Where do you think we’ll go next with Power Apps, we’ve already spoken about it’s not quite as simple as low code, no code, but there is a lot more flexibility in Power Apps that allows you to solve a lot more problems and allows you to realise a lot more of your imagination, if you can come up with it. So, what’s next for it, where’s it going?

Keith Whatling

I think we see its ability to handle more complex data increase. I think there will be more places you’ll see power platform natively appearing in Microsoft land. So, if you’re in finance and operations, there’s a little power platform logo in the top right-hand side, in Azure there’s a little power platform thing that says make an app out of MySQL database. If you’re in SharePoint, you’ll see that little thing that it says you want to make power up out of this list. I think that’s going to become more and more the thing. I also think that data first is the thing that underpins the power platforms back end, not that you can have many backends there’s 500 data connectors, one of them just so happens to be data verse, but it is very, very good. I think you’ll see the synergy between Canvas apps, Model Driven apps, power automate the whole thing become closer and closer together. We’re already seeing that with power apps  pages, which is just phenomenal way of interacting with model driven applications that the more traditional first party apps, I just think you’ll see a blurring of where power platform is inside of Microsoft because it is one of the first things you’ve ever seen in Microsoft to transition all three clouds modern workplace, Azure, and, the dynamics cloud and that that layer of extensibility and having their fingers in all of the pies. It just seems that it’s going to become more and more useful to more and more people. So, watch this space.

Summary

According to Keith, the problem with traditional app development is that once built, they never get thrown away. Which goes against the grain of how you improve applications and keep them aligned to the reason they were needed in the first place. Because things change.

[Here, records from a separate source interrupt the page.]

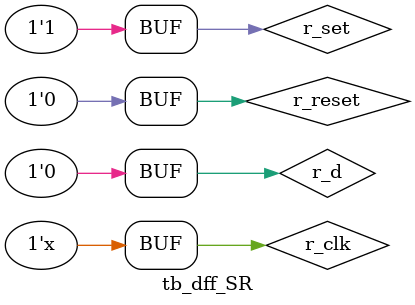
<source format=v>
`timescale 1ns / 1ps


module tb_dff_SR;
    reg r_clk;
    reg r_reset;
    reg r_d;
    reg r_set;
    wire w_q;

    dff_SR  tb_dff_SR(
        .clk(r_clk), 
        .reset(r_reset), 
        .d(r_d), 
        .set(r_set), 
        .q(w_q)
    );
    initial r_clk = 0;
    always #10 r_clk =~ r_clk;
    
    initial 
        begin
        r_reset = 0;
        r_d = 0;
        r_set = 0;
        #20;
        
        r_reset = 0;
        r_d = 1;
        r_set = 0;
        #20;
        
        r_reset = 1;
        r_d = 0;
        r_set = 0;
        #20;
        
        r_reset = 0;
        r_d = 1;
        r_set = 0;
        #20;
        
        r_reset = 0;
        r_d = 0;
        r_set = 0;
        #20;
        
        r_reset = 0;
        r_d = 0;
        r_set = 1;
        #20;
    end
      
endmodule

</source>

The strength of Power Apps is in its ability to close what Keith calls the digital feedback loop, with applications in different areas of an organisation sharing data and interreacting with each other, reducing silos and making it easier for departments to work together. And that’s where the value is.

And the future for Power Apps, looks to be one where it will be able to handle more complex data and so blurring the lines further between model and canvas driven apps, business applications, and enterprise systems.

This all said, the main take away from my chat with Keith is that anything is possible with the right technology, and with the right mind-set.